* [Task directions]: Write out the data that follows. Keep every character unchanged.

* [Stored data entries]:
..........

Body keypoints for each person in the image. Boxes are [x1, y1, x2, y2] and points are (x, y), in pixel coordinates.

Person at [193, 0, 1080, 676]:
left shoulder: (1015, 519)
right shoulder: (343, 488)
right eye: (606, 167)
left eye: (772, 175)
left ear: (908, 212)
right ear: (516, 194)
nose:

..........

* [Completed exercise]:
Body keypoints for each person in the image. Boxes are [x1, y1, x2, y2] and points are (x, y), in pixel coordinates.

Person at [193, 0, 1080, 676]:
left shoulder: (1015, 519)
right shoulder: (343, 488)
right eye: (606, 167)
left eye: (772, 175)
left ear: (908, 212)
right ear: (516, 194)
nose:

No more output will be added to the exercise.